Since the standard changes depending upon the
circumstances, in most cases, it is initially difficult to determine if any
particular care has fallen below the standard at any given time. To assess this, we retain
one or more expert witnesses (a similarly situated doctor or other provider practicing within
the same specialty), to review the medical records and provide an opinion.
When evaluating this aspect of a case, we
consider whether we can obtain an appropriate, supportive opinion from an expert who will
be willing to testify at trial. If the conclusion is that we cannot, then we will not
accept the case.
Causation
It is not enough to show that a health care
providers care fell below the standard. We must also be able to demonstrate that the
failure to meet the standard led to the injury whether physical, economical or both. This
area of medicine is quite complex and is frequently the area of greatest contention in
medical malpractice cases. In some cases, defence experts take the position that nothing
the health care provider did or failed to do led to the bad outcome.

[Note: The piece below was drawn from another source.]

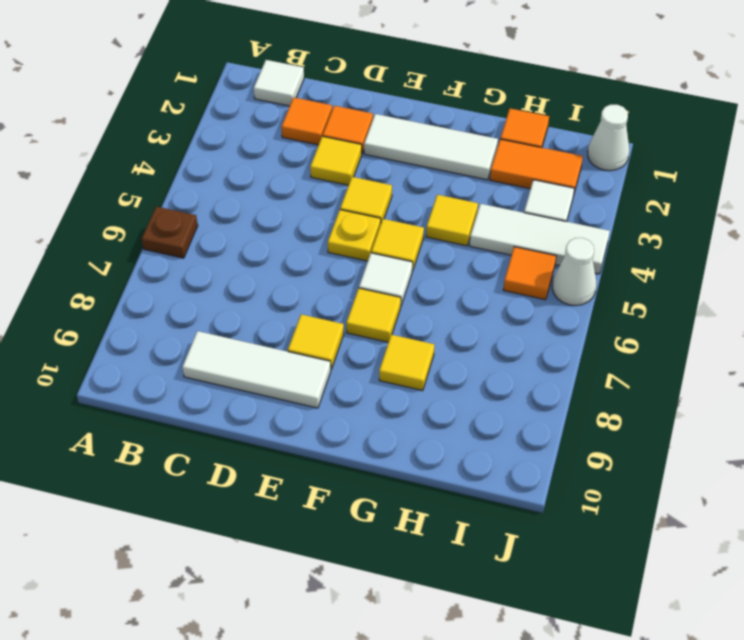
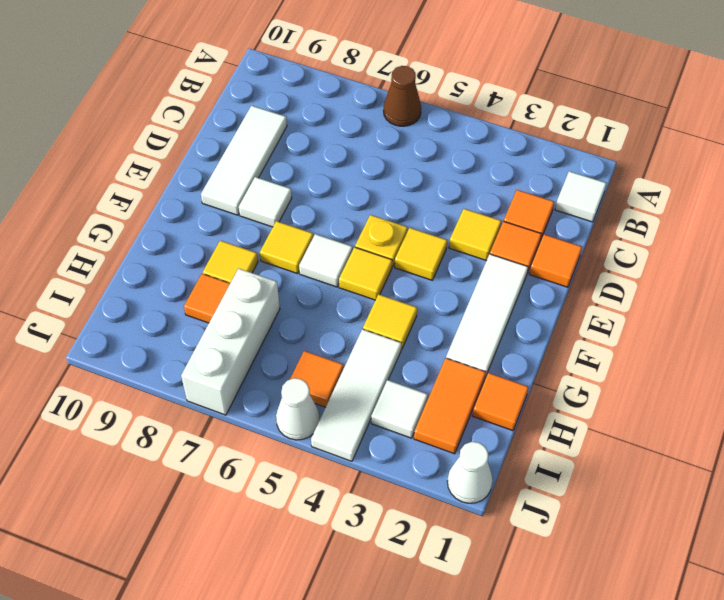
brown plate A6 level 1 -> brown cone A6 level 1
none -> orange tile D1 level 1
yellow tile E8 level 1 -> white tile E8 level 1
none -> white brick H7:J7 level 1
none -> orange tile H8 level 1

Example: If a physician fails to
diagnose pancreatic cancer (a particularly aggressive and deadly
form of cancer), in a timely fashion, invariably the defence will allege that
the patient would have died, even if treatment had begun earlier.

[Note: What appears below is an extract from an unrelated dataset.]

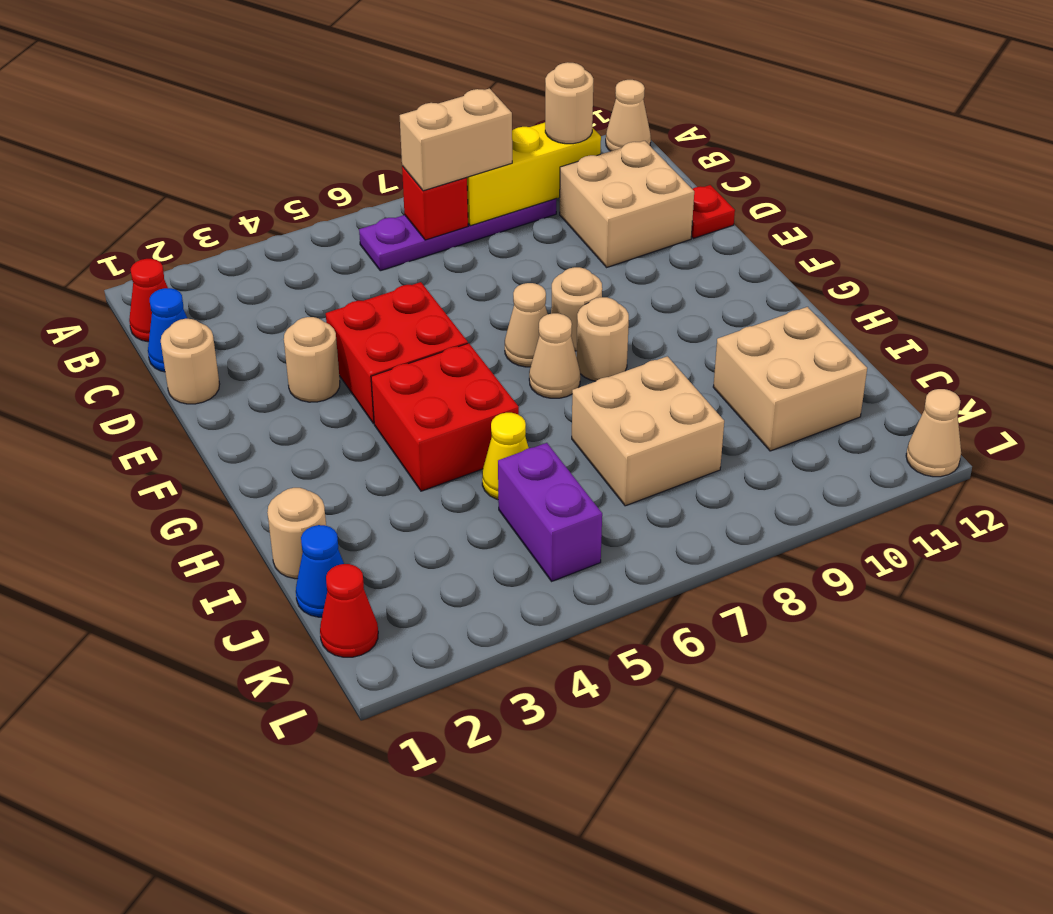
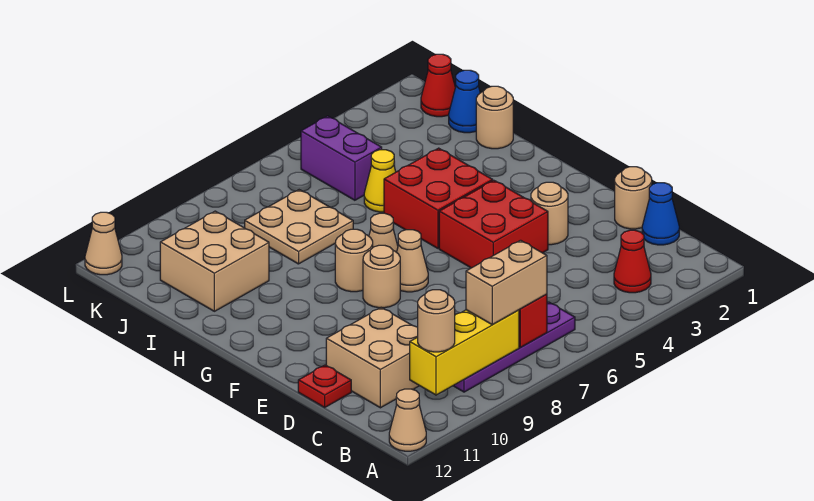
red cone B1 level 1 -> red cone B3 level 1
tan brick I7:J8 level 1 -> tan plate I7:J8 level 1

As with the applicable standard, the issue of
causation is fought almost exclusively with expert witnesses. These witnesses must be able
to convince the court of the link between the malpractice and the damages. The presence of
pre-existing injuries, while not fatal to a case, is always cause for concern.
When evaluating causation, like standard, we
consider whether we can obtain an appropriate, supportive opinion from an expert who will
be willing to testify at trial. If we cannot, we cannot accept the case.

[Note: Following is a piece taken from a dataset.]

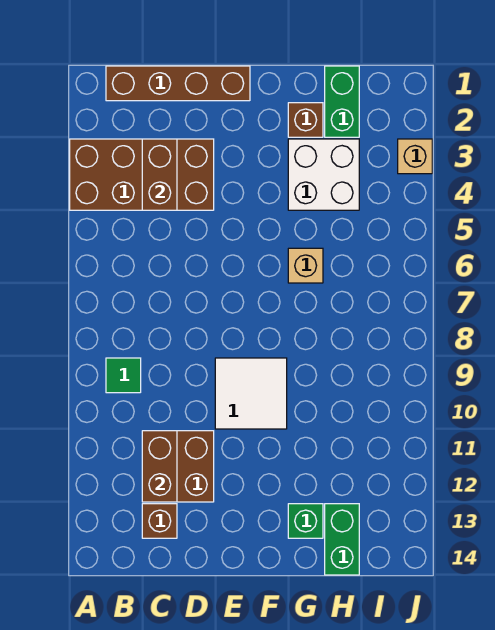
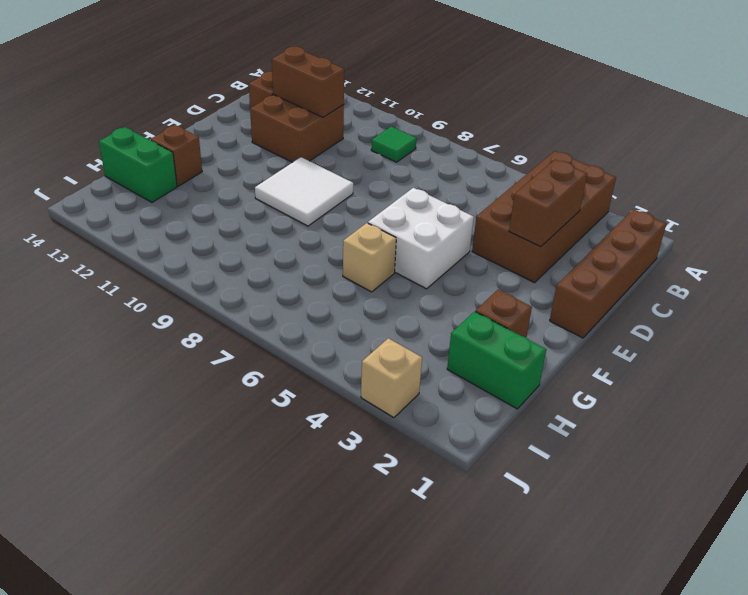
brown brick C3:C4 level 2 -> brown brick C3:D3 level 2
white brick G3:H4 level 1 -> white brick E5:F6 level 1
green brick G13 level 1 -> brown brick G13 level 1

It is very frustrating when a case is turned
down because of a problem with causation. In this case, you have a doctor who has often
clearly made a mistake, but the client is still not able to recover
compensation.
Informed Consent
Another potential cause of action against a
health care provider (normally a physician) relates to the concept known as informed
consent. Except in extraordinary circumstances, consent to a medical procedure must be
informed. That means that for your consent to be valid it must be made after you have been
advised of the material risks and benefits. If you havent
given informed consent for the procedure then the physician will be liable and damages
will result.
It is not necessary that you be advised of
rare complications unless they may result in serious injury or death.
There is also a causation component to informed
consent. Even if it is established that a procedure was performed without your informed
consent, there will be no liability if it can be demonstrated that a reasonable person in
your shoes would have consented to the procedure even if they had been
told
about the risks and benefits.
In evaluating claims of this nature we may
employ the assistance of expert consultants to advise as to what risks ought to have been
disclosed but as well, must evaluate the relative credibility of the parties.
Damages
It is an unfortunate fact of life that the costs of bringing a medical
malpractice action can be significant. In some cases these costs can exceed the amount
recovered. As a result, there must be significant damages for a case to be viable. What
constitutes significant in any given case will vary with the potential complexity of the
case.
Typically damages must
exceed at least $100,000.00 to be viable. While we do accept cases
with lower damages, these cases must have unusual merit or social value before we would
consider pursuing them.
Summary
In the end, the final decision as to whether or
not we accept a client depends on each case. Unfortunately, we are
not able to accept every good case. However, if we are unable, for any reason, to accept your
case, we will always provide a referral to other firms.